I’m pretty damn resilient and full of grit – I’ve taken rusty spikes to the gut, had exes perform surgery on me while drunk on vodka, been punched in the head, etc.

But sometimes it’s not about the hits you can take and keep going regardless of. Just because I’m some punk ex-logger kid who can fight and fight and fight, doesn’t necessarily mean my best course of action is to fight and fight and fight.

I learned that from both my various Logger Gurus and my martial arts Senseis.

Sometimes becoming a center of calm is more important than standing right back up and throwing haymakers in a second round of combat. Metaphorically or not.

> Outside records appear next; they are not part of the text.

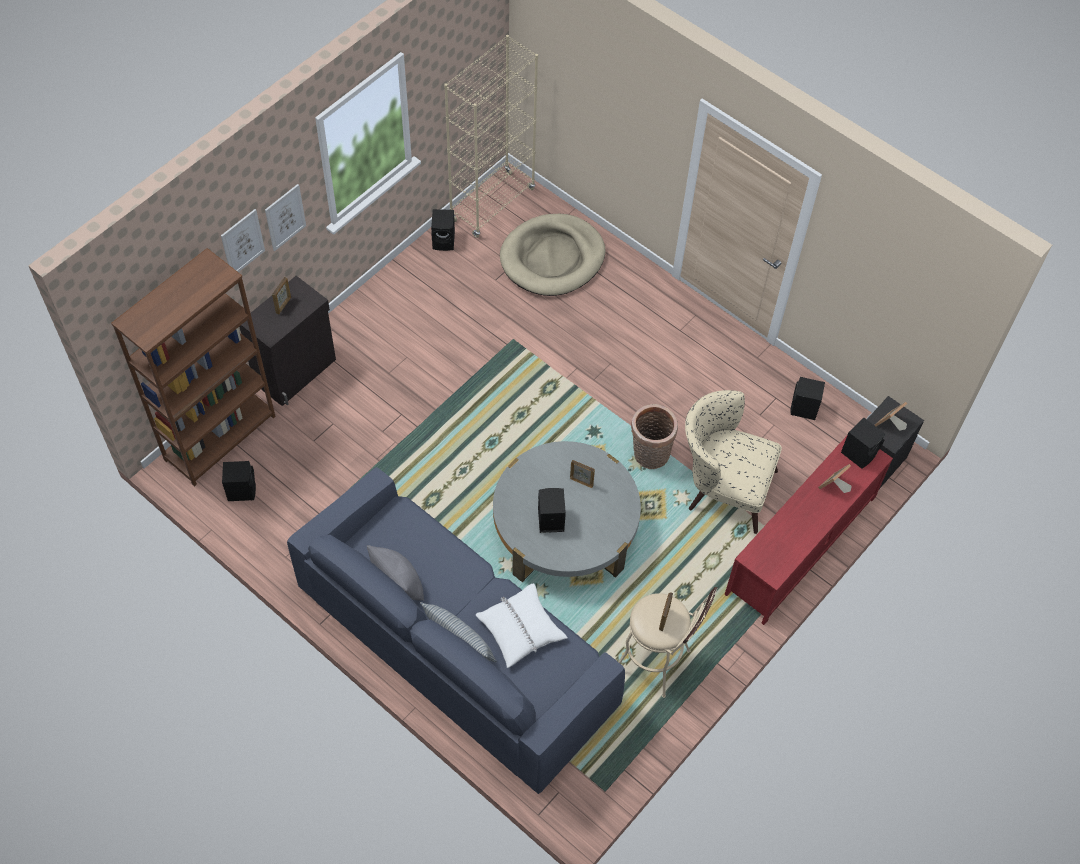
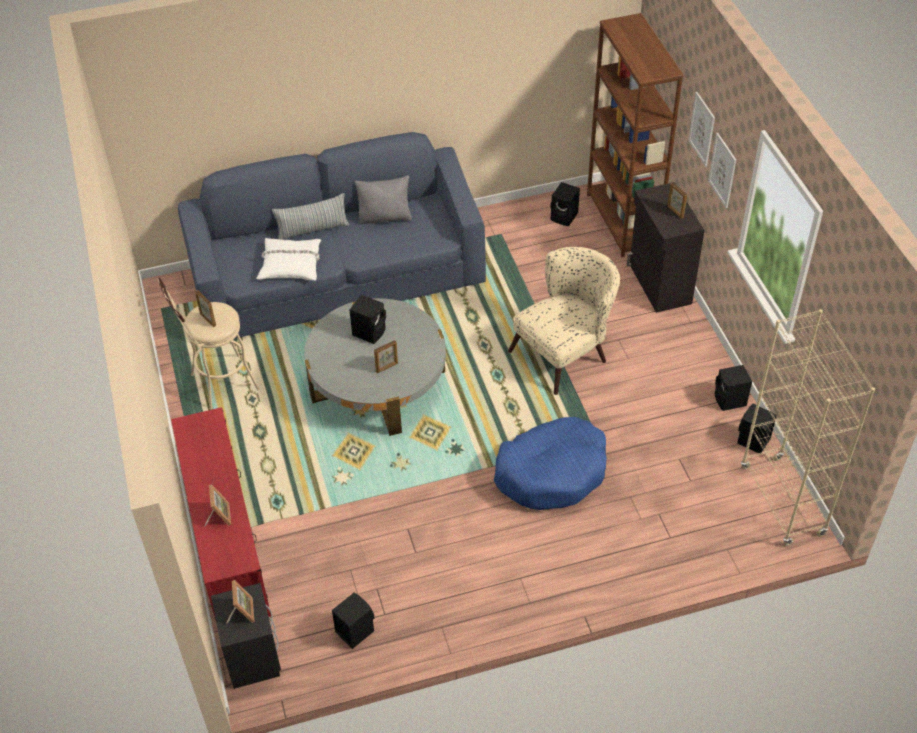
camera: 125 degrees right, 10 degrees down
beige dog bed [500,214,605,296] -> none
basket [631,404,678,469] -> none
beige armchair [685,390,782,534] -> beige armchair moved to [508,247,620,395]
black speaker [841,418,885,469] -> black speaker moved to [715,365,752,411]
none -> blue dog bed [494,417,606,510]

It’s part of why I’m vowed to pacifism outside of defense. Oftentimes the first thing we want to do when disappointment strikes is stand up and go nose to nose with our enemy, scenario, or aggressor. But it takes a lot of balls to know when to quietly nod, before you then politely turn around and walk away to find some sort of stability before making your next move.

Discipline can often defeat all challenges. Yet discipline itself is one of the most challenging things to master in and of itself.

Can you stand perfectly still in the eye of a raging storm, be it real or rhetorical?

Can you seek peace before violence and destruction?

Can you sit with the pain and suffering you endure, and process it calmly and wisely?

These are all good questions.

Because let’s face it, disappointment will find us. Be it my cancelled book deal, or losing a job, or having to live through a nasty breakup – disappointment is a mere fact of life.

The question is how we rise above it and continue on when our hopes and dreams have been dashed across the floor. When we’re called foul names, or treated like shit because other humans have yet to learn compassion or even a modicum of respect.

I’m not perfect by any means. I frequently have to force myself to see every other living human as a peer, and not an obstacle or user. But part of expanding upon one’s own persistence of self is doing just that. Trying to see people as people first, and to treat them as equals regardless of how much misanthropy might be flowing through our veins in any given moment.

Even if you’re trapped in the depths of despair after disappointment strikes again and again, such breaches of trust don’t have to be the end of the world.

They can be new beginnings, instead.

So ask yourselves – how are you going to use your trials, tribulations, and struggles to overcome disappointment?

You can either succumb, and suffer endlessly… Or you can choose a new beginning for yourself.

Ultimately, the choice is yours.

Now, let’s get the fuck out of here.